The Seventh Night

My cousin told me about his great-grandfather, a man who practiced forbidden arts. He told me about the night his grandfather died and something came for him. He says he is only alive because the dead made a choice.

I have always considered myself a skeptic. Rational. Grounded. I need evidence before I believe anything, and I have spent my entire adult life avoiding situations that would challenge that worldview. But my cousin Derek called me last night, and after two hours of talking over beers about things I would never have believed possible, I am no longer sure where I stand.

The story starts with his great-grandfather. A man named Huang, known in their village as the Layman. He was not a monk or a temple priest. He was something else entirely—an ordinary farmer who happened to know things. Old things. Things written in texts that most people never saw, passed down through families who kept them secret. Talismans. Curses. The ability to see what should not be seen.

Huang was not kind. The village elders told him to use his abilities wisely, to help those in need, to stay on the side of the living. He ignored them. Instead, he played games. Cruel ones. There is a story still told in Derek's family about the night Huang drew a symbol on a man's palm and sent him walking through the old cemetery on the hill. The man was a skeptic. He did not believe in anything beyond what he could touch and see. He walked through the graves, and when he opened his hand as Huang had instructed, he saw something that broke his mind completely. They found him the next morning, curled in a fetal position near the eastern wall, screaming at things no one else could perceive. He never recovered. He lived out his remaining years in an institution in the city, permanently gone.

Huang died before fifty. The village people said he brought it on himself. The Layman had traded his integrity for power, and the cost was exacted in full. The skills he possessed died with him. His own son, Derek's grandfather, wanted nothing to do with the practice. He was young, wild, more interested in drinking and running with bad company than sitting at an old man's feet learning secrets. So Huang took his knowledge into the grave.

But that was not the end of the story. Because when you practice darkness, even secondhand, even tangentially, the consequences have a way of echoing through generations. The Huang family was prosperous once, before the Layman. After his death, they struggled. Generations lived in poverty, in illness, in misfortune that seemed to follow them like a shadow. Some people in the village said it was punishment. Retribution that continued long after Huang himself was buried.

There is a small statue on Emei Mountain. A carving of a young acolyte standing beside a bodhisattva. Derek's family claims it was modeled after Huang, placed there by a grateful pilgrim who knew him in his youth. A reminder of what he might have been if he had chosen a different path.

The second story is about the Chicken-Foot God. I do not fully understand this one. Derek explained it as a collector. A low-ranking official of the afterlife who gathers souls at the moment of death. The legend says that on the seventh night after someone dies, if you scatter white powder near the door of the house, you will find footprints by morning. Chicken footprints. Small, three-toed marks pressed into the ash or lime. The sign that death has visited and taken what it came for.

Derek's sister was four years old when their grandfather passed. The night he died, she looked out the window at nothing and said, very clearly: "Grandfather is going to die." Their aunt scolded her for speaking about something so serious, especially a child. But an hour later, the old man was gone. No one could explain how she knew. No one wanted to talk about it.

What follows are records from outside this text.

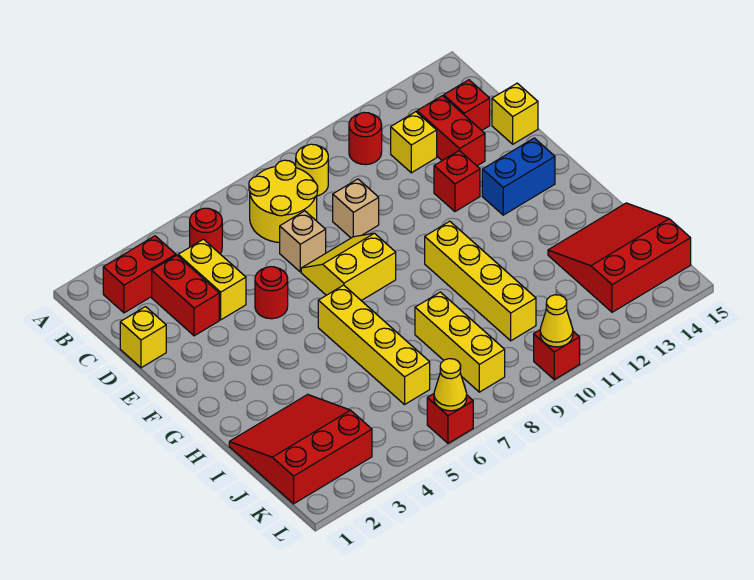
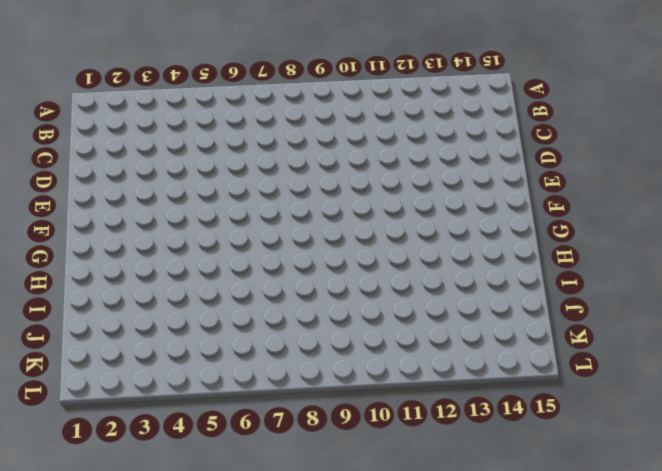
none -> red 1x2 brick [103,236,176,313]
none -> red 1x1 round brick [190,208,222,254]
none -> yellow 2x2 round brick [249,160,318,243]

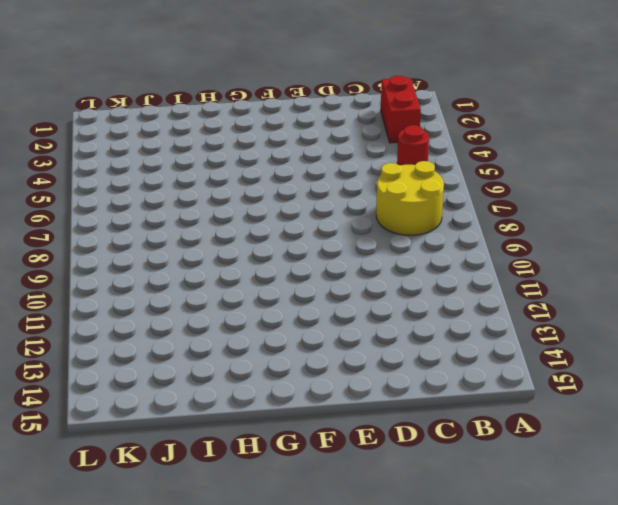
none -> yellow 1x1 round brick [296,144,328,196]
none -> red 1x1 round brick [349,112,382,165]
none -> red 1x2 brick [152,255,219,336]

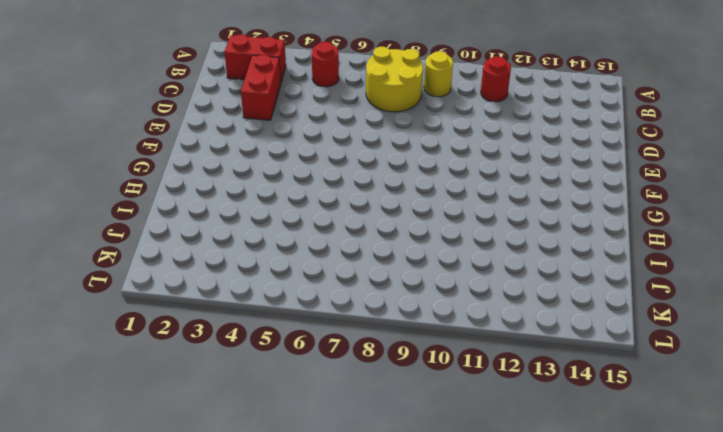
none -> yellow 1x2 brick [178,239,246,320]
none -> yellow 1x1 brick [391,112,437,173]
none -> red 1x2 brick [417,96,485,166]

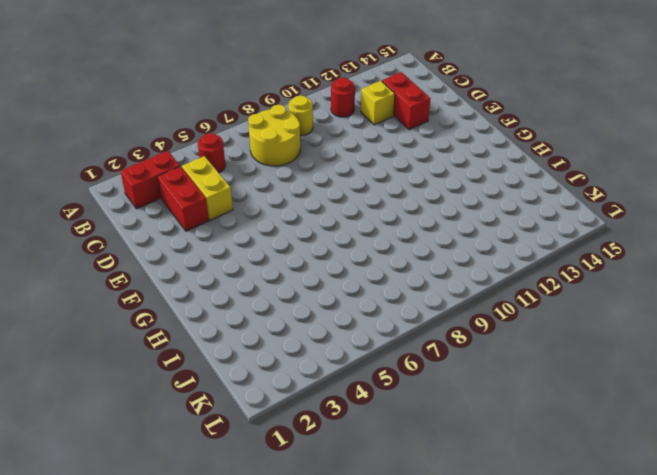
none -> red 1x1 brick [444,80,490,130]
none -> yellow 1x1 brick [120,307,166,368]
none -> tan 1x1 brick [280,211,326,272]

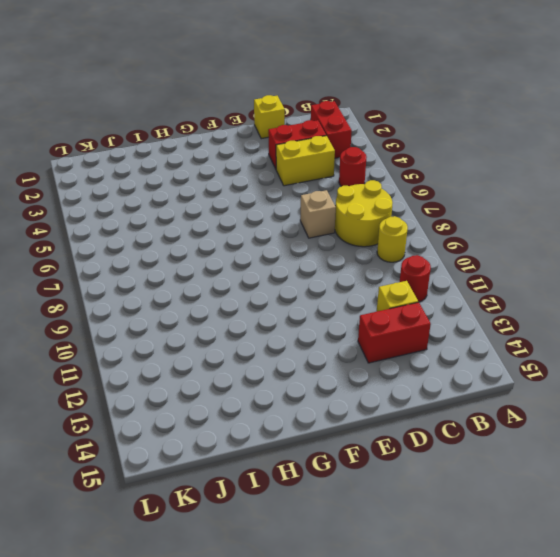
none -> red 1x1 brick [444,80,490,130]
none -> tan 1x1 brick [333,179,379,238]
none -> yellow 1x1 brick [492,83,538,144]

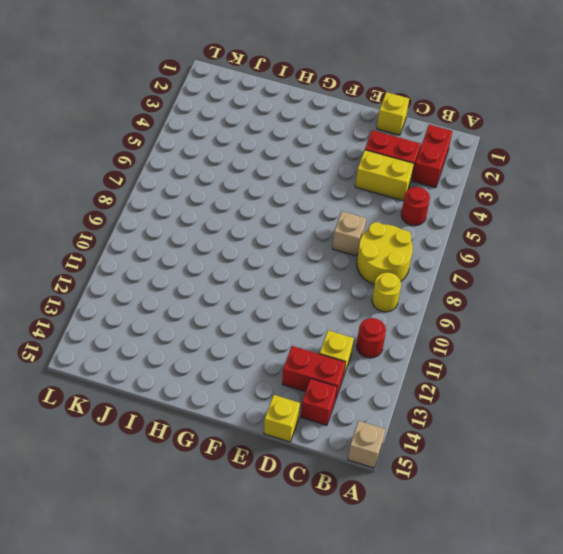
tan 1x1 brick [348,421,385,468] -> tan 1x1 brick moved to [333,179,379,238]
none -> red 1x1 round brick [255,267,288,319]
none -> yellow 2x2 slope [301,233,396,301]
none -> red 1x1 brick [434,150,480,212]

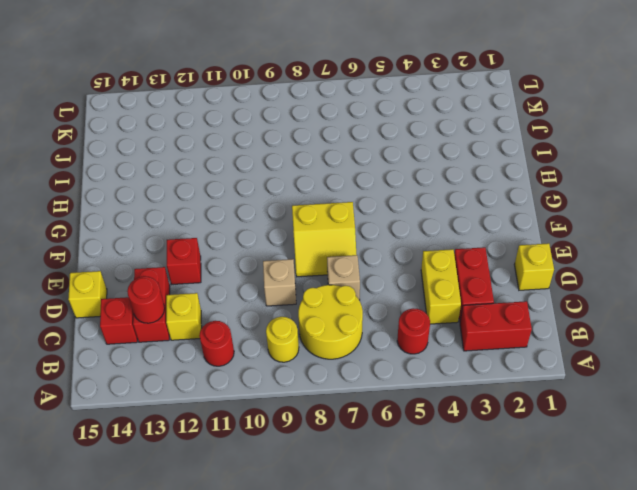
red 1x1 round brick [127,276,165,323] -> red 1x1 round brick moved to [255,267,288,319]
none -> blue 1x2 brick [482,138,555,215]
none -> yellow 1x4 brick [318,285,430,405]
none -> yellow 1x4 brick [425,221,536,341]

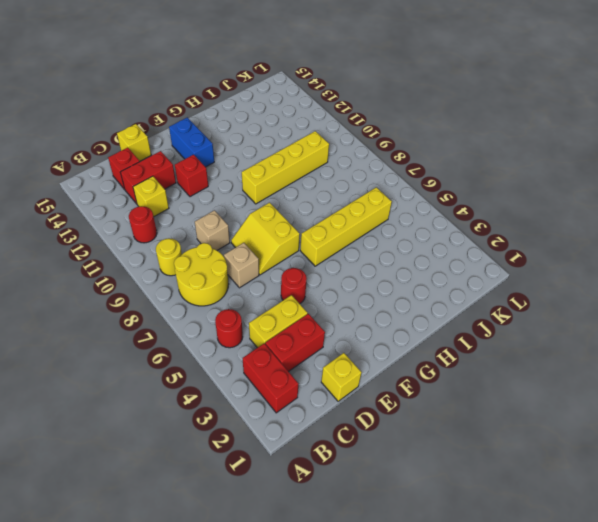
none -> red 3x3 slope [229,394,372,504]
none -> yellow 1x3 brick [415,292,505,392]
none -> red 3x3 slope [548,203,691,312]

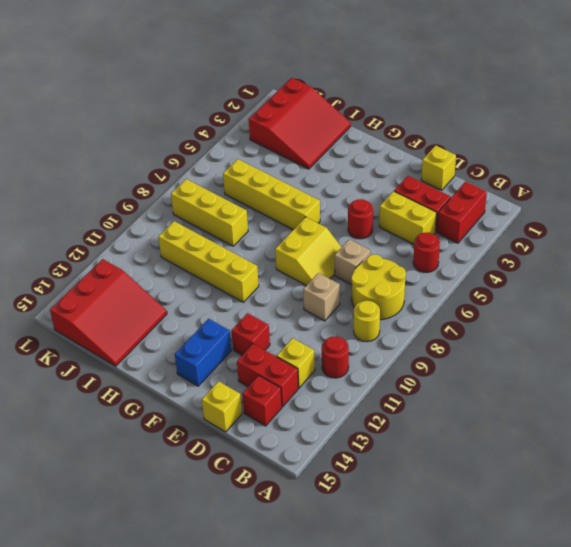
none -> red 1x1 brick [427,394,473,443]
none -> red 1x1 brick [534,330,580,380]
none -> yellow 1x1 cone [434,359,467,411]

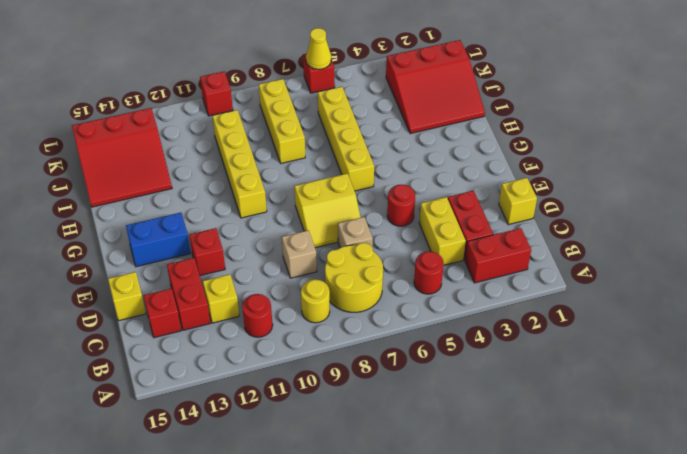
none -> yellow 1x1 cone [540,295,573,347]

The seventh night came. Derek was sixteen, a sophomore in high school, sleeping in the room next to his grandparents. He was not fully asleep. He was in that space between waking and dreaming, where the world becomes soft at the edges. And he heard voices. Multiple voices, speaking in low tones, moving through the house.

One of the voices was his grandfather's.

Derek lay frozen as the conversation continued. His grandfather was speaking to three others—something not quite human, something that had come to collect him. The others were discussing Derek. They said he was the favorite grandson. They said they should take him along, so the old man would have company on his journey. Derek felt pressure on his throat, a sensation of hands closing around his neck. He tried to scream but nothing came out.

Then his grandfather's voice spoke again, quieter now. "No. He stays. He is not ready."

The pressure on Derek's throat vanished. He woke up gasping, clawing at his own neck. There were marks on his skin. His shirt was soaked through with sweat. He went straight to his grandfather and told him what happened. The old man, still weak from his illness, just looked at him for a long moment and then said: "You will be alright. I told them no."

Derek is forty-one now. He has never told this story to anyone outside the family until last night. He says the reason he is still alive is because his grandfather, even in death, made a choice to protect him.

I am a skeptic. I need evidence. But the look in his eyes when he described waking up with those marks on his throat was not the look of a man telling a lie. It was the look of someone who came close to something he cannot explain, and who has spent decades trying to find a rational answer that simply does not exist.

He told me other stories last night. Older ones. Stranger ones. All from people in his village, all from his family, all supposedly true. I do not know what to believe. But I know I will not sleep the same way for a while.

Some doors, once opened, do not close again.